_Opdracht 1_
Geef het stuk uit de brief over de gaswinning letterlijk opnieuw, van "Den Haag, 6 oktober" tot en met "van 2017 aan1.".

_Aangeleverde tekst_
33 529 Gaswinning

Nr. 385 BRIEF VAN DE MINISTER VAN ECONOMISCHE ZAKEN

Aan de Voorzitter van de Tweede Kamer der Staten-Generaal

Den Haag, 6 oktober 2017

De Onafhankelijke Raadsman brengt halfjaarlijks een rapportage uit over de afhandeling van schade en de versterking van gebouwen als gevolg van de gaswinning in Groningen. Hierbij bied ik uw Kamer de halfjaarrapportage van de Onafhankelijke Raadsman over de eerste helft van 2017 aan1.

De Onafhankelijke Raadsman heeft het afgelopen half jaar 127 klachten binnengekregen. Dit aantal ligt rond het gemiddelde van het aantal klachten van de afgelopen 3 jaar. Van deze klachten hadden er 107 betrekking op schadeafhandeling en hadden 20 klachten betrekking op de versterkingsopgave. Naar aanleiding van deze klachten blijkt dat de communicatie (60%) en de afhandelingstermijnen met betrekking tot de schadeafhandeling (48%) en de versterkingsopgave niet naar behoren verloopt. Volgens de Onafhankelijk Raadsman heeft dit mede te maken met de onduidelijkheid over de procedures alsmede de verdeling van de verantwoordelijkheden. Dit geldt voor zowel de bewoners als voor de medewerkers van de betrokken organisaties. Overigens constateert de Raadsman wel dat het relatieve aantal dossiers dat tussen de 6 en 12 maanden openstaat, het afgelopen half jaar gedaald is van 45% naar 28%.

_Aangeleverde items_

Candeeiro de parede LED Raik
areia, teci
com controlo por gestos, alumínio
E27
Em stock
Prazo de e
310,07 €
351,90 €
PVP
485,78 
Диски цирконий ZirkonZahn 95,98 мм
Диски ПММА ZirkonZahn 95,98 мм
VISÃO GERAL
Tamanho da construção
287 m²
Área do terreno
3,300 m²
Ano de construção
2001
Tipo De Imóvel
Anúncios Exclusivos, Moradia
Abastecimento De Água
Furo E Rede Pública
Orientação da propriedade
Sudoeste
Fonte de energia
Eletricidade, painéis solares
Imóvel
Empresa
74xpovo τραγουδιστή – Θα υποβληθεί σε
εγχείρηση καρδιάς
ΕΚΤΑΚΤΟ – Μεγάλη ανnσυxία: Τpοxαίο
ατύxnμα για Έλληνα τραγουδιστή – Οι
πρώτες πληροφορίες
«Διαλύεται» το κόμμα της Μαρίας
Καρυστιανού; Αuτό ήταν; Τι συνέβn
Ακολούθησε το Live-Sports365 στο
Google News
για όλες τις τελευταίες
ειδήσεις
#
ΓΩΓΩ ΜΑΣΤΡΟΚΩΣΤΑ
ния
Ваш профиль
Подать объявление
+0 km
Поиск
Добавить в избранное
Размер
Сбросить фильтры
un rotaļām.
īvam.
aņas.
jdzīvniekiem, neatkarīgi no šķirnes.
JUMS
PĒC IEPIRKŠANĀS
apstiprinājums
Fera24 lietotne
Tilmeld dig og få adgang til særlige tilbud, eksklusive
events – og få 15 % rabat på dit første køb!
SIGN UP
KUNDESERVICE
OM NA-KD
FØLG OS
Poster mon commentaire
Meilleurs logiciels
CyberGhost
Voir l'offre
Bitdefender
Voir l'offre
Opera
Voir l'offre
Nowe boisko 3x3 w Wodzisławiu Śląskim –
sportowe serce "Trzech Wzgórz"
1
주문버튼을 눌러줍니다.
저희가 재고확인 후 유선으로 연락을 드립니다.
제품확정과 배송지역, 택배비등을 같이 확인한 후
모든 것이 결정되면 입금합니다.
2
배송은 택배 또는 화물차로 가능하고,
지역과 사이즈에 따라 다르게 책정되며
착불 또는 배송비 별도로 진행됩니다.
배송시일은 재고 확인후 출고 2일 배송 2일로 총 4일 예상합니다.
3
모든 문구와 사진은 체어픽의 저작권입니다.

_Opdracht 2_
Transcribeer de items letterlijk vanaf het begin tot en met de regel met "Καρυστιανού; Αuτό ήταν; Τι συνέβn", en alleen die regels.

_Uitvoer opdracht 1_
Den Haag, 6 oktober 2017

De Onafhankelijke Raadsman brengt halfjaarlijks een rapportage uit over de afhandeling van schade en de versterking van gebouwen als gevolg van de gaswinning in Groningen. Hierbij bied ik uw Kamer de halfjaarrapportage van de Onafhankelijke Raadsman over de eerste helft van 2017 aan1.

_Uitvoer opdracht 2_
Candeeiro de parede LED Raik
areia, teci
com controlo por gestos, alumínio
E27
Em stock
Prazo de e
310,07 €
351,90 €
PVP
485,78 
Диски цирконий ZirkonZahn 95,98 мм
Диски ПММА ZirkonZahn 95,98 мм
VISÃO GERAL
Tamanho da construção
287 m²
Área do terreno
3,300 m²
Ano de construção
2001
Tipo De Imóvel
Anúncios Exclusivos, Moradia
Abastecimento De Água
Furo E Rede Pública
Orientação da propriedade
Sudoeste
Fonte de energia
Eletricidade, painéis solares
Imóvel
Empresa
74xpovo τραγουδιστή – Θα υποβληθεί σε
εγχείρηση καρδιάς
ΕΚΤΑΚΤΟ – Μεγάλη ανnσυxία: Τpοxαίο
ατύxnμα για Έλληνα τραγουδιστή – Οι
πρώτες πληροφορίες
«Διαλύεται» το κόμμα της Μαρίας
Καρυστιανού; Αuτό ήταν; Τι συνέβn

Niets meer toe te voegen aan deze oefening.